BEGIN DOCUMENT SECTION
DAVID CROLAND You know that game rich people play, dressing up as the help? Well, Loulou invited Robert and me to a dinner party in an Upper East Side town house. Identities were concealed until the second course. “Hahaha, I’m not really the maid, I’m Drue Heinz!” “Hahaha, I’m not the butler, I’m John Richardson!” Robert was tricked out in a leather vest and codpiece, white shirt open to the navel, lots of jewelry. John descended on us. “Who are you boys?”
PATRICIA MORRISROE Loulou described Robert as a bird with extraordinary plumage, the fetish necklaces … That’s what he was like to her, do you know? A necklace, something pretty you have around you. You don’t get to know the necklace because the necklace doesn’t talk, and you don’t expect it to. Loulou couldn’t recount any conversations with Robert, because I suspect they had none.
DAVID CROLAND Robert and Patti were very much together at the same time that I was his first model and serious boyfriend. He made and sold jewelry. There was a shop on Fourteenth Street where we used to buy these divine Bakelite cuffs with crystal insets and brass studs. We paid five dollars apiece, sold them to Halston for twenty, who sold them to Babe Paley for a hundred. A fetish necklace could be a horseshoe strung with a rabbit foot with a cross. Cool stuff. We double-dated—me and Loulou, and Robert and Patti—for
Fernando’s birthday party in the ballroom of an Elks lodge. That was the night everyone found out that Robert and I were lovers, that I was sharing him with Patti.
END DOCUMENT SECTION
BEGIN MATERIAL PROVIDED
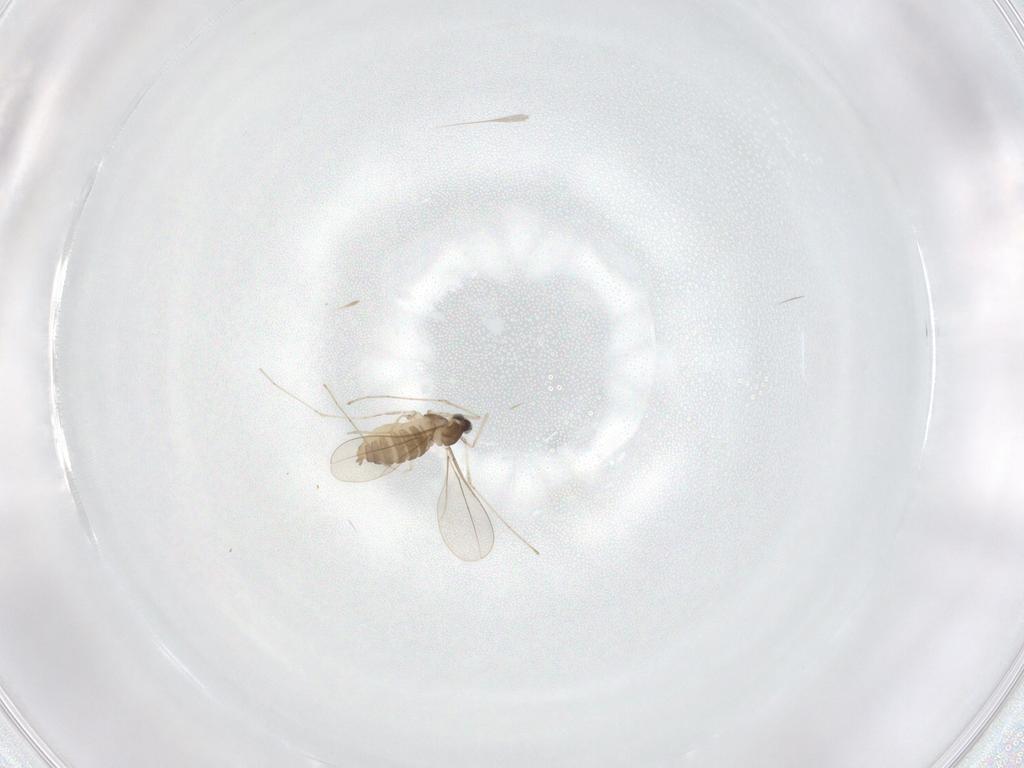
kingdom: Animalia
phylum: Arthropoda
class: Insecta
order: Diptera
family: Cecidomyiidae
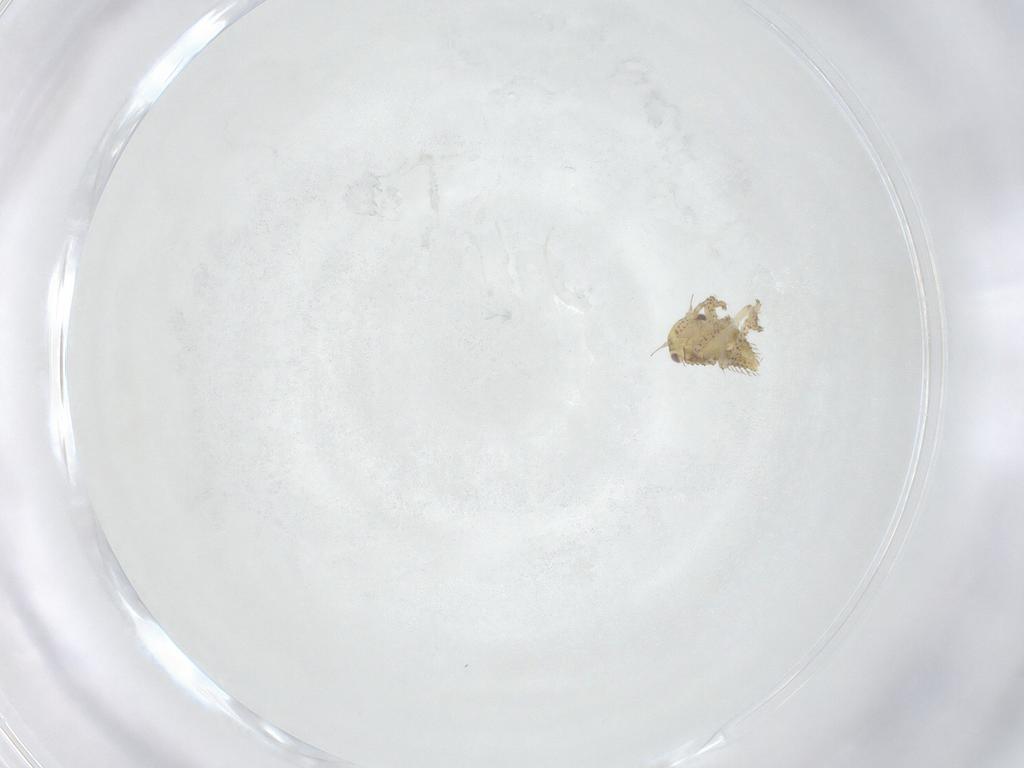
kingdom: Animalia
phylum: Arthropoda
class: Insecta
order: Hemiptera
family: Cicadellidae
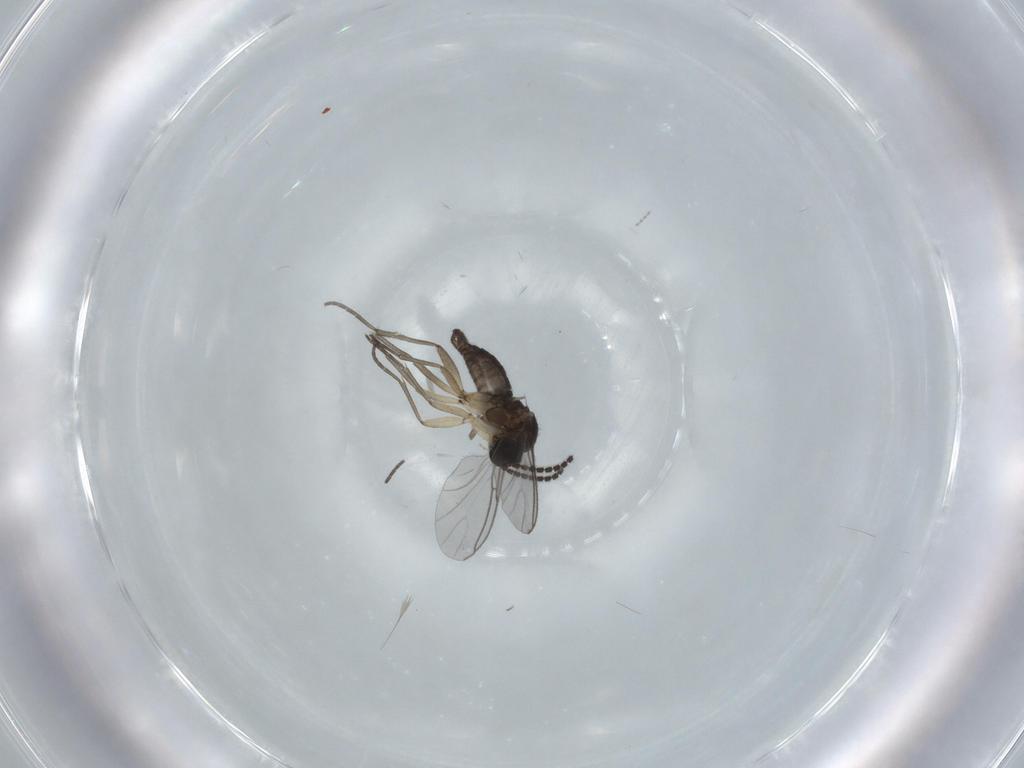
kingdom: Animalia
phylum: Arthropoda
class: Insecta
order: Diptera
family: Sciaridae
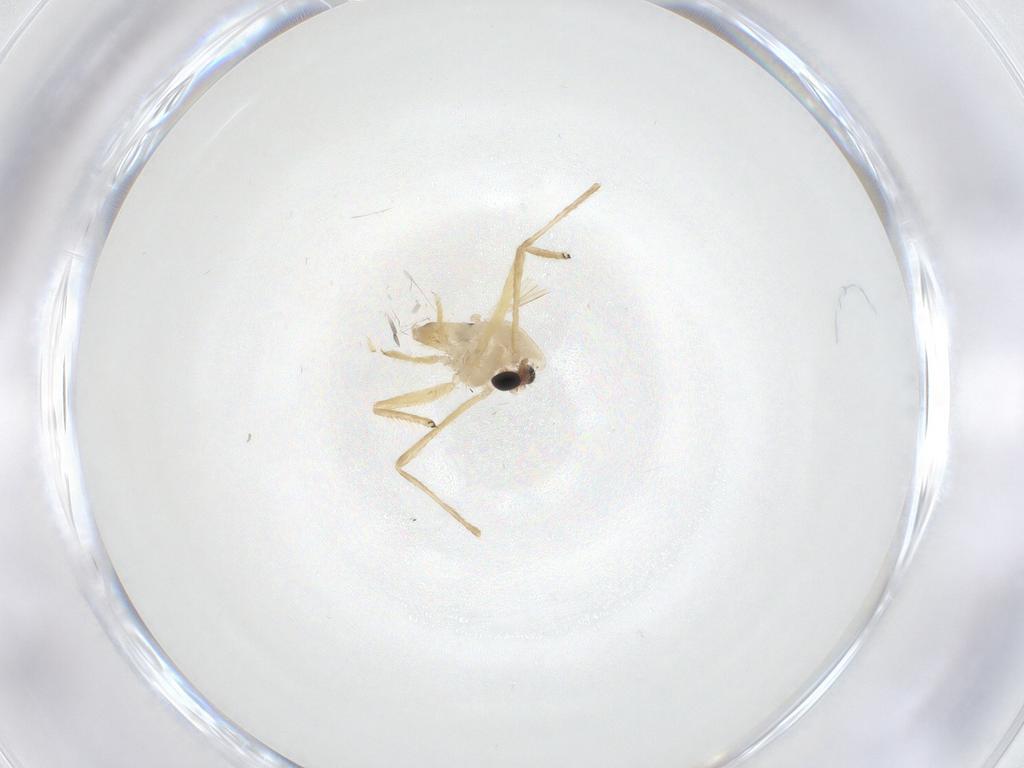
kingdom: Animalia
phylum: Arthropoda
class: Insecta
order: Diptera
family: Chironomidae
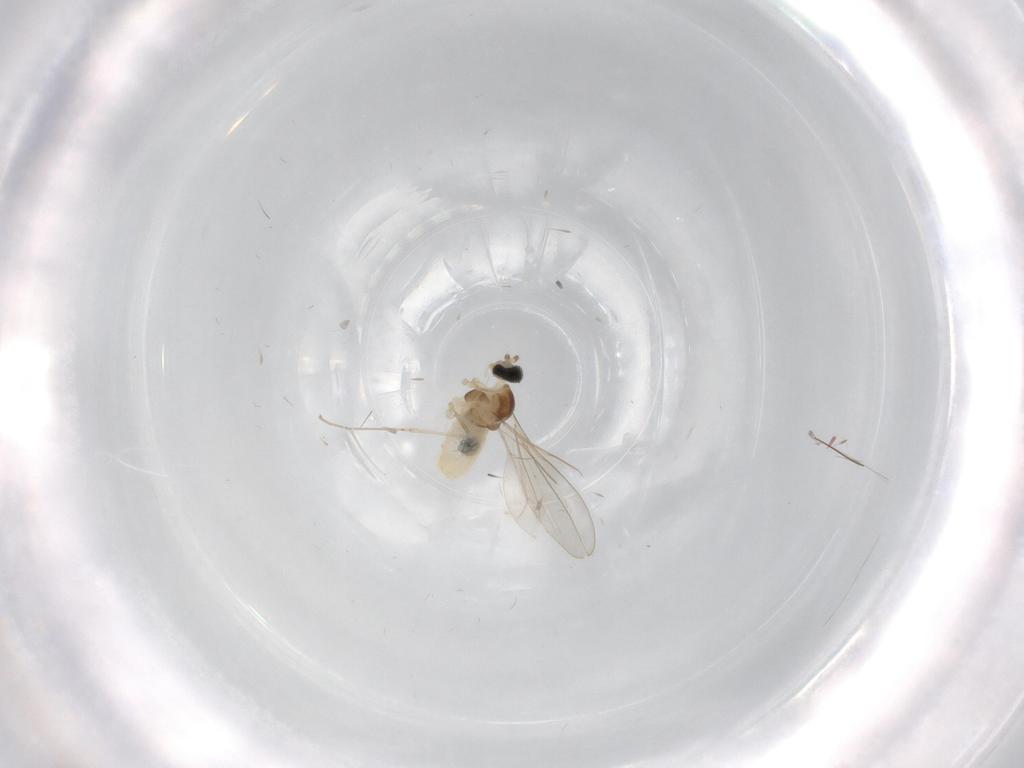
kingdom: Animalia
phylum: Arthropoda
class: Insecta
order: Diptera
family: Cecidomyiidae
END MATERIAL PROVIDED
* _REQUIRED TASKS_:
a - In the oral history passage, replace "ballroom" with "banquet hall" and write out the part starting with "DAVID CROLAND Robert" and going on through "him with Patti.".
b - Name every person mentioned within the remarks of the oral history passage, leaving out the two speakers whose names head those remarks.
c - Go on with the oral history passage, picking up after its final sentence.
The data above come from a source separate from the oral history passage.

* _RESULTS_:
a -
DAVID CROLAND Robert and Patti were very much together at the same time that I was his first model and serious boyfriend. He made and sold jewelry. There was a shop on Fourteenth Street where we used to buy these divine Bakelite cuffs with crystal insets and brass studs. We paid five dollars apiece, sold them to Halston for twenty, who sold them to Babe Paley for a hundred. A fetish necklace could be a horseshoe strung with a rabbit foot with a cross. Cool stuff. We double-dated—me and Loulou, and Robert and Patti—for
Fernando’s birthday party in the banquet hall of an Elks lodge. That was the night everyone found out that Robert and I were lovers, that I was sharing him with Patti.

b - Loulou, Robert, Drue Heinz, John Richardson, Patti, Halston, Babe Paley, Fernando

c -
PATTI SMITH Things came to a head… The four of us were dancing. I liked Loulou… She wore a heavy African bracelet, and when she unclasped it, there was red string tied around her tiny wrist, placed there, she said, by Brian Jones …
Robert and David kept breaking away, heatedly conferring off to the side. Suddenly David grabbed Loulou’s hand, pulled her off the dance floor, and abruptly left the party.
Robert raced after him and I followed. As David and Loulou were getting in a taxi, Robert cried out to him not to leave. Loulou looked at David, mystified, saying, “Are you two lovers?” David slammed the door of the taxi and it sped away.
ALLEN ROSENBAUM Robert and Patti were kids when they came to John and Maxime’s dinners. Robert was a creep, hanging around the edge of the party. The die was cast: He was the voyeur who’d landed in a honeypot. Opportunistic. That was never true of Patti. I got her book on Robert just to see how John and Maxime are mentioned, and they’re mentioned very generously.
GARY FARMER Patti was publishing little broadsides and would read after dinner, salon-style. In 1972, she came out with Seventh Heaven, and Maxime and John gave her a book party. Copies were one dollar, handed out by Patti from a shopping bag. She was delightful. Everyone thought so. I watched Robert develop from a skinny kid to this pumped-up guy with muscles—he went to the library and took out a book on bodybuilding. He had a secondhand Polaroid, but John gave him his first new camera, also a Polaroid. John bought a couple of Robert’s early pieces—there was a picture frame collaged with photos from pornographic magazines. Robert was always looking for an invitation. “Oh, you should go and talk to so-and-so over there. He’s having a party tomorrow night, and I’m sure he’ll ask you.”
ROBERT MAPPLETHORPE I knew that socializing was beneficial to my career. But it was all very subtle. I wasn’t an aggressive socializer. It was subtle aggressiveness. Subconsciously calculating, I guess.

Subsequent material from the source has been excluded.